Les attaques répétées contre les convois commerciaux dans la bande frontalière sahélienne ne sont pas de simples incidents ponctuels. Elles illustrent une dégradation alarmante des axes routiers reliant la Mauritanie, le Maroc et le nord du Mali. Ces corridors, autrefois relativement sûrs, subissent désormais une insécurité chronique qui perturbe gravement l’approvisionnement des régions septentrionales du Mali en denrées essentielles.

Ces perturbations ont un impact direct sur les échanges commerciaux entre les deux pays. Les marchés de Tombouctou et de Gao, autrefois approvisionnés via la Mauritanie, voient leurs flux commerciaux s’effondrer. Les routes transsahariennes, vitales pour l’économie locale, sont aujourd’hui paralysées, aggravant la précarité des populations du Nord malien.

Pendant des décennies, la Mauritanie a joué un rôle central dans les échanges transsahariens. Les marchandises en provenance du Maroc transitaient par ses ports avant d’atteindre les villes du nord du Mali. Ce commerce reposait sur des réseaux marchands maliens, héritiers d’une longue tradition liée aux routes caravanières.

Umar Al-Ansari souligne l’importance historique de ce partenariat : « La Mauritanie a toujours été un véritable poumon économique et humanitaire pour le nord du Mali. Le pays a non seulement facilité le transit des marchandises, mais a aussi accueilli des milliers de Maliens en quête de sécurité. Depuis 1991, Nouakchott maintient ses frontières ouvertes aux réfugiés, avec plus de 300 000 Maliens réfugiés dans l’est du pays, notamment dans le camp de Mbera. »

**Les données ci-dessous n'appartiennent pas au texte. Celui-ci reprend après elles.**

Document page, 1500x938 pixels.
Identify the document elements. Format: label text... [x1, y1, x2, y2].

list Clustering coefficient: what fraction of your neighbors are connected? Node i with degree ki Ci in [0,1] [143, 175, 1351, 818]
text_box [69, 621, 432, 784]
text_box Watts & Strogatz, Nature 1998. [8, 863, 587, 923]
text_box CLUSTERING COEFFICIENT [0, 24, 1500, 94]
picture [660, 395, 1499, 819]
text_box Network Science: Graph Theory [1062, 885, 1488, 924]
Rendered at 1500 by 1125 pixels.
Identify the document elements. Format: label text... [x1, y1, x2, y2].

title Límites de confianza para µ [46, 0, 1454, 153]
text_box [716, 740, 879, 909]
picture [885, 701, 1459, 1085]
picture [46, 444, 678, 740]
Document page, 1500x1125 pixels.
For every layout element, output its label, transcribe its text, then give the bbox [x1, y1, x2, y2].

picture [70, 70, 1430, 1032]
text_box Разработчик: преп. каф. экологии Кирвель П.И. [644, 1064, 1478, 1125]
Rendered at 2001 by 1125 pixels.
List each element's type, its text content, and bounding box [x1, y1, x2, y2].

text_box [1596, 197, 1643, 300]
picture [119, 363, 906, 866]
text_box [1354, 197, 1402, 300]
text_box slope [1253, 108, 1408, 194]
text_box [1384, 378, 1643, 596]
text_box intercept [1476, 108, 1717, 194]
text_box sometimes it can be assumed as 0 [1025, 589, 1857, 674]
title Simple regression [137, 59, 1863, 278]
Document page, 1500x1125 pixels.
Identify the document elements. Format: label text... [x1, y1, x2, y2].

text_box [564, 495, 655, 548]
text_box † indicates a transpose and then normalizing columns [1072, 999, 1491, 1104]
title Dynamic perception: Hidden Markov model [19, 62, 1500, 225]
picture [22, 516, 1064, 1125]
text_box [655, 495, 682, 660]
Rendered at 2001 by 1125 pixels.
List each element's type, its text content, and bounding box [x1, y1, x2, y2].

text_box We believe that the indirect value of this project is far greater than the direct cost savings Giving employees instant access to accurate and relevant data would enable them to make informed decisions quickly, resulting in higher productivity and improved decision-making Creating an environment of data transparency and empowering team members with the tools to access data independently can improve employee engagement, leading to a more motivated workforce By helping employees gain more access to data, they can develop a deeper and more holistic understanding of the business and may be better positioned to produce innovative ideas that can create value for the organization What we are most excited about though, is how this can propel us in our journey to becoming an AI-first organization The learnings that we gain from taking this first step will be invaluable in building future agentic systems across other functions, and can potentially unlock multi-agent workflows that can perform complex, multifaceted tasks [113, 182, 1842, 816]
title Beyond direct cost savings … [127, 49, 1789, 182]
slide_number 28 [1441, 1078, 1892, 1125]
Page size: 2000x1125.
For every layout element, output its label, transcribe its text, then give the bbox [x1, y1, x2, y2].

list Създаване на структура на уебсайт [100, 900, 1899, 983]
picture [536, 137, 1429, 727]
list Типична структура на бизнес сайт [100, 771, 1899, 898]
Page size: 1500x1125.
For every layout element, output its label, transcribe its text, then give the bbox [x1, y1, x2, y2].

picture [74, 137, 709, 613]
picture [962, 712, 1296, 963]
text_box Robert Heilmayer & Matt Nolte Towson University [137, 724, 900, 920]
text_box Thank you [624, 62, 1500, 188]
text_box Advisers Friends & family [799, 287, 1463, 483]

Coopération sécuritaire en déclin

Cette coopération a aussi permis de renforcer la sécurité aux frontières. Les autorités mauritaniennes ont su contenir les menaces armées et limiter leur implantation dans les zones frontalières. Cependant, cette dynamique s’est progressivement détériorée avec l’évolution du climat sécuritaire régional.

La gestion des frontières par les autorités maliennes de transition, couplée à l’intervention de partenaires militaires étrangers, a modifié la perception des relations entre les deux pays. Les zones frontalières sont désormais le théâtre d’opérations militaires et de tensions civiles. Plusieurs incidents, incluant des arrestations et des affrontements, ont été signalés, alimentant un climat de méfiance entre les communautés.

Selon Umar Al-Ansari, cette situation a affaibli les réseaux locaux qui structuraient la vie frontalière depuis des générations. « Chaque incident, enlèvement ou accusation fragilise davantage les acteurs locaux – commerçants, éleveurs, chefs traditionnels et transporteurs. Cette perte de confiance a ouvert des brèches exploitées par des groupes armés dans des zones autrefois dédiées aux échanges pacifiques. »

Les routes reliant le Mali à la Mauritanie sont aujourd’hui de plus en plus dangereuses, avec des perturbations régulières qui isolent davantage le nord du Mali. La Mauritanie, autrefois perçue comme un partenaire stable et essentiel pour Bamako, s’éloigne progressivement de cette dynamique de coopération, reflétant une recomposition profonde des relations bilatérales dans un contexte de tensions sécuritaires et de redéfinition des alliances régionales.